As this is written, I’m beginning my third month of a scheduled 90-day ‘test’ in a new, zero-miles Miata. Although not the package commemorating the Miata’s 25th anniversary, the PRHT variant incorporates as many bells-and-whistles as a Miata can reasonably offer, while still remaining a Miata and not – thankfully – the Lexus SC 430. And while a loan of this type might skew objectivity, know that in my off-and-on, 25-year association with Mazda’s quintessential (quintessence: the essence of a thing in its purest and most concentrated form) sports car, rarely have I been objective. The car obviously has its shortcomings, which are more pronounced as well-equipped editions head north of $30K, but its many positives completely overwhelm any and all perceived negatives. And objectivity is so overrated…
To obtain a proper perspective on Mazda’s Miata in 1989, you need to go back to, say, 1964. Despite the many associations made between the Miata’s debut and Brit roadsters of a generation earlier, the Miata had far less in common with the MGB and (Triumph) TR-4 than it did with Lotus’ nascent Elan, which was slowly – albeit ‘quickly’ – seeping into the sportscar consciousness. Unbelievably light and oh-so-contemporary, the Elan was for enthusiasts of Jag’s E-Type unable to cope with the excessiveness of Jag’s E-Type. With its backbone frame (think F1 monocoque, but upside down), fully independent suspension and oh-so-sweet twin-cam four, the Elan was everything a young Boomer might want; assuming, of course, the 18-20-year old was equipped with a generous allowance – or his own trust fund. Lotus’ Jim Clark drove one and Tom McCahill tested one; that was enough for me.
A generation later, as a smallish cadre of Mazda execs contemplated a revival of the classic 2-place roadster, the Elan was fully on their radar. With emissions, safety and volume concerns (Mazda, of course, was needing to sell more than a few hundred a year, and none would be sold – like the Elan – in kit form), the Miata would be longer and heavier than the tiny Lotus. Its shape, however, would bear a strong resemblance to the iconic roadster, the engine would be a classically sculpted twin-cam four (of almost identical capacity), and the sheetmetal would emulate as closely as possible the Elan’s organically-sculpted fiberglass.
By the end of the ’80s, having suffered eight years of Reagan’s trickle-down economics, the country was as ready for an automotive diversion, and Mazda’s Miata would supply it. Launched as a 1990 model, it was Katy-bar-the-door in Mazda showrooms, as public interest resulted in a seller’s market for the two-seater.
A friend, Winston Gordon, was managing Freeman Mazda in Dallas as the Miata was introduced. Winston wasn’t old enough to have been present at the birth of import sales, but in his sales role at Dallas’ Precision Motors he certainly had the chance to familiarize himself with virtually all of the contemporary offerings. As Winston relates, the Miatas “were an instant success. For a good while we were selling them at MSRP, plus charging $295 for ‘dealer prep and service’.” That $300 surcharge would be closer to $750 in today’s dollars, and while dealers still engage in outrageous markups for added services (check the typical pricing for filling your tires with nitrogen), they typically don’t do it on Mazda showrooms.

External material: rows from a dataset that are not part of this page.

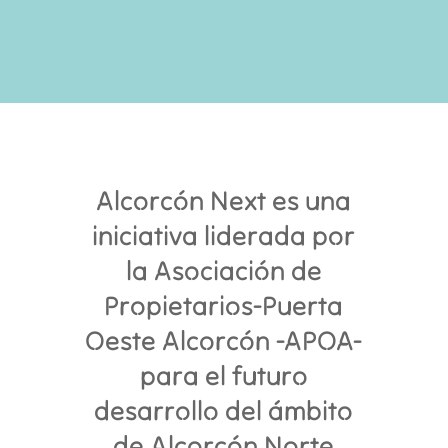
Alcorcón Next es una
iniciativa liderada por
la Asociación de
Propietarios-Puerta
Oeste Alcorcón -APOA-
para el futuro
desarrollo del ámbito
de Alcorcón Norte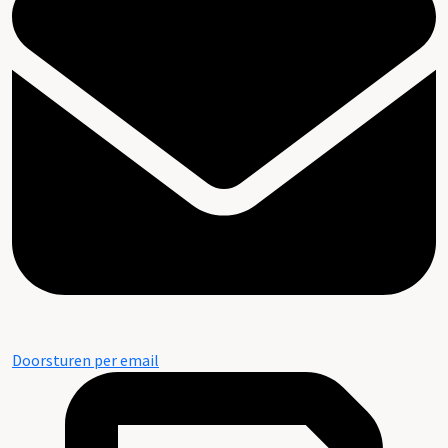
Doorsturen per email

Winston also noted the very real void within the convertible marketplace in late ’89 and early 1990. Triumph and MG had been out of the U.S. for some time, while Alfa – which continued to soldier on with its dated (if not outdated) Spider – had a dubious rep for both reliability and retail network. In short, there was a yawning chasm that Mazda execs and retailers were only too happy to drive through.
Writer Preston Lerner’s earliest recollection of the Miata has – as he puts it – “less to do with the car itself than the reaction to it. The car had just debuted, to strong sales and universal hosannas, and I was assigned to write a story about the buzz. I remember talking to a prominent automobile analyst (who) told me, with the unshakable conviction of the thoroughly misinformed, that the Miata was the beneficiary of pent-up demand for two-seat sports cars. But as soon as this demand dissipated, the big seller was going to be the Mercury Capri, which, he insisted, had everything the Miata offered – plus two more seats.
The Capri is long forgotten, of course, while the Miata is celebrating its 25th anniversary. What the analyst failed to realize is that the Miata wasn’t just a means of transportation. It was a state of mind. Driving it put a smile on your face. A handful of critics complained that it didn’t boast the heritage of the British sports cars it rendered instantly obsolete. And a few naysayers would later complain that it was a chick car. Bullshit. The Miata was a near-perfect amalgam of spunky good looks and satisfying performance. Top up or down, in traffic or on the open road, the car was fun, fun, fun.”
Today Preston races a Spec Miata, essentially a stock Miata with suspension tweaks and safety gear. Boasting 113 horsepower, Preston notes its steering is “magically direct, the gearbox is seamless and the brakes are superb. And even when the car isn’t going fast, you still FEEL like you’re moving quickly, which is just the opposite of modern cars.”